John Horn and Raymond Cattell determined that Spearman’s g should be divided into two factors of intelligences: fluid intelligence, those cognitive abilities requiring speed or rapid learning that tend to diminish with adult aging, and crystallized intelligence, learned knowledge and skills such as vocabulary that tend to increase with age.

Multiple Intelligences

Howard Gardner is one of the many critics of the g or single factor intelligence theory. Savants, individuals otherwise considered mentally retarded, have a specific exceptional skill, typically in calculating, music, or art. To Howard Gardner, this is one indication that a single factor g does not underlie all intelligence. He has proposed a theory of multiple intelligences. Three of his intelligences are measured on traditional intelligence tests: logical-mathematical, verbal-linguistic, and spatial. Five of his intelligences are not usually tested on standardized tests: musical, bodily-kinesthetic, naturalistic, intrapersonal, and interpersonal. Gardner has also introduced the possibility of a ninth intelligence—existential—which would be seen in those who ask questions about our existence, life, death, and how we got here. According to Gardner, these abilities also represent ways that people process information differently in the world, which has led to changes in how some school systems classify gifted and talented children for special programs. Peter Salovey and John Mayer labeled the ability to perceive, express, understand, and regulate emotions as emotional intelligence.

Salovey and Mayer’s emotional intelligence combines Gardner’s intrapersonal and interpersonal intelligences. Salovey, Mayer, and David Caruso developed the Multifactor Emotional Intelligence Scale (MEIS) to measure emotional intelligence. The items test the test taker’s ability to perceive, understand, and regulate emotions.

Robert Sternberg also believes that intelligence is more than what is typically measured by traditional IQ tests and has described three distinct types of intelligence in his triarchic theory of intelligence: analytic, creative, and practical. Analytical thinking is what is tested by traditional IQ test and what we are asked to do in school—compare, contrast, analyze, and figure out cause and effect relationships. Creative intelligence is evidenced by adaptive reactions to novel situations, showing insight, and being able to see more than one way to solve a problem. Practical intelligence is what some people consider “street smarts.” This would include the ability to read people, knowing how to put together a bake sale, or being able to get to a distant location. Whether it is labeled as emotional intelligence, interpersonal intelligence, or practical intelligence, such emotionally smart people can often succeed in careers, marriages, and parenting where people with higher IQ scores, but less emotional intelligence, fail.

Creativity

Creativity, the ability to generate ideas and solutions that are original, novel, and useful, is not usually measured by intelligence tests.
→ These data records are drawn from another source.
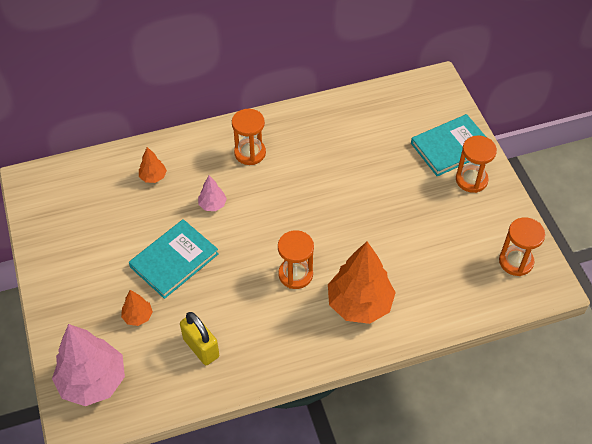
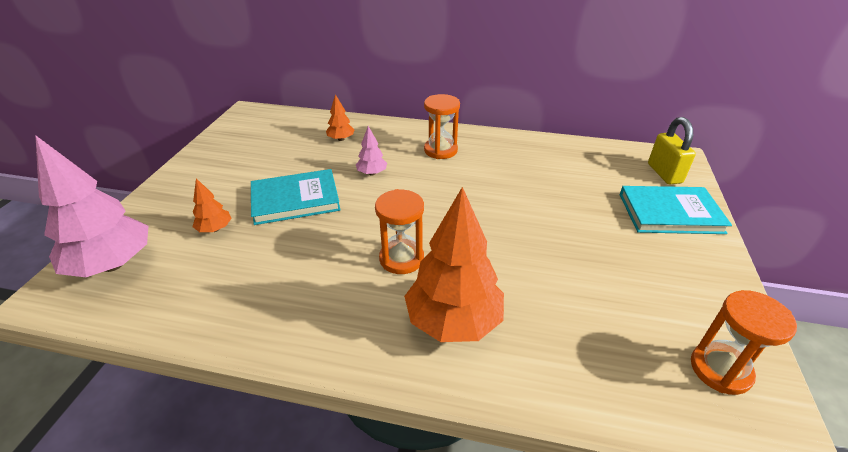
camera: 30 degrees right, 15 degrees down
(201, 348) = (239, 283): yellow padlock -> yellow padlock (664, 173)
(471, 180) = (684, 251): orange hourglass -> none

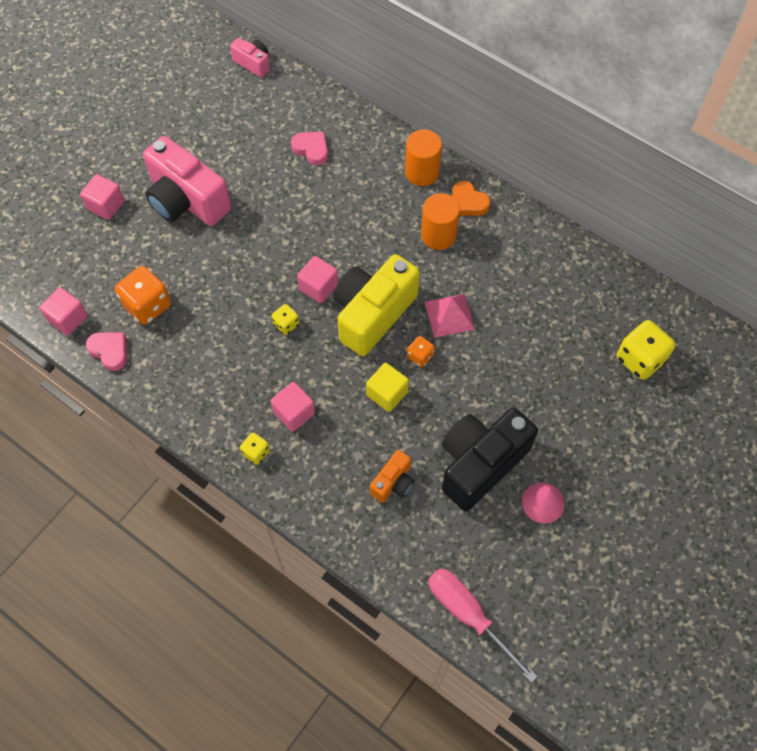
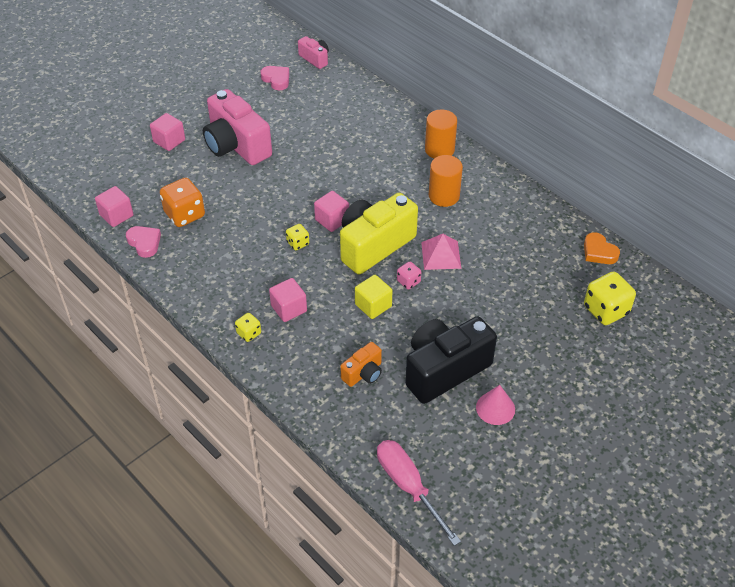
camera: 10 degrees right, 15 degrees down
(311, 149) = (349, 123): pink heart -> pink heart (276, 79)
(420, 356) = (408, 282): orange dice -> pink dice
(468, 202) = (475, 176): orange heart -> orange heart (599, 252)

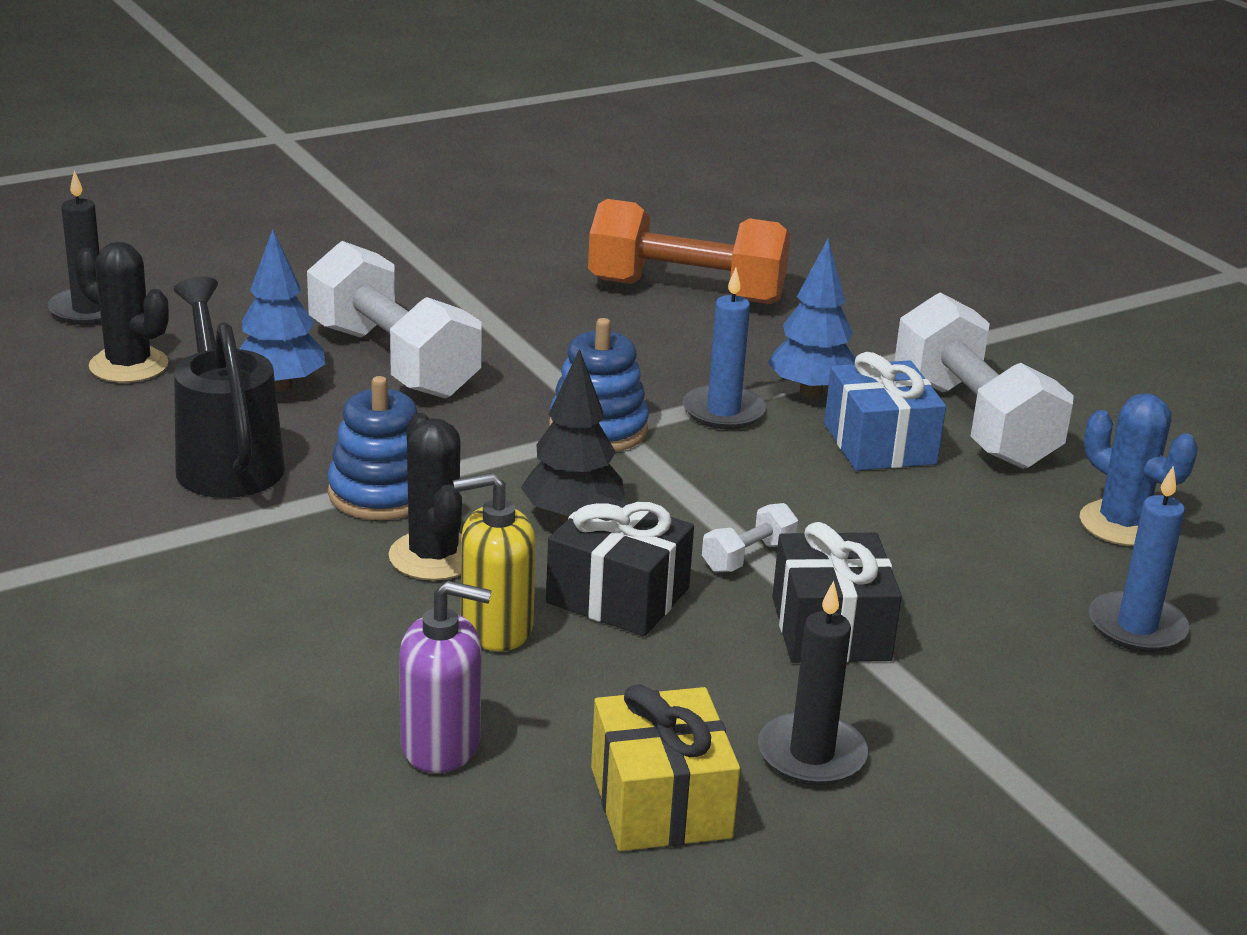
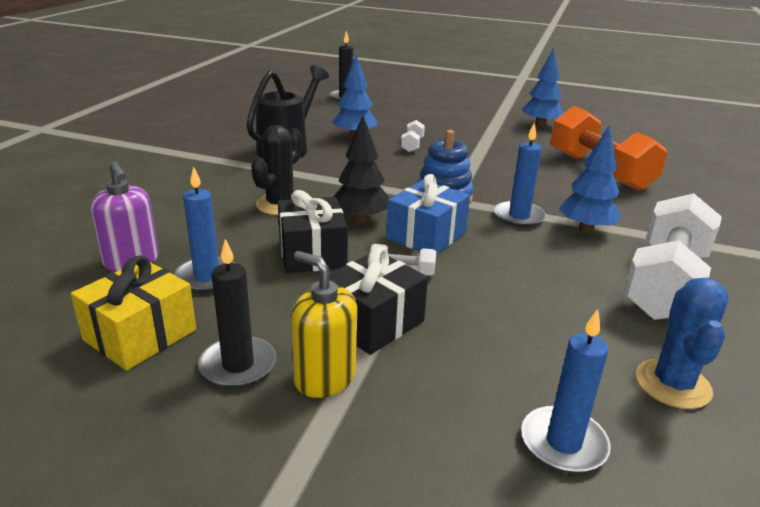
camera: 50 degrees right, 0 degrees up
(128, 365) = (322, 114): black cactus -> none
(381, 493) = (311, 178): blue stacking toy -> none
(393, 361) = (412, 145): white dumbbell -> white dumbbell, size x0.41
(487, 238) = (540, 125): none -> blue tree
(496, 628) = (243, 237): yellow soap dispenser -> yellow soap dispenser (325, 377)
(574, 699) = (207, 277): none -> blue candle
(879, 444) = (579, 265): blue gift -> blue gift (426, 236)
According to the threshold theory, a certain level of intelligence is necessary, but not sufficient for creative work. Although many tests of creativity have been developed, such as the Torrance Test of Creative Thinking, the Christensen-Guilford Test, the Remote Associates Test, and the Wallach and Kogan Creative Battery, they do not have high criterion-related validity.

Because tests are used to make decisions, these are criticized for their shortcomings. Although psychometricians, other psychologists, educators, and ethicists agree that intelligence tests measure the ability to take tests well, they do not agree that intelligence tests actually measure intelligence. Since results of intelligence tests correlate highly with academic achievement, they do have predictive validity.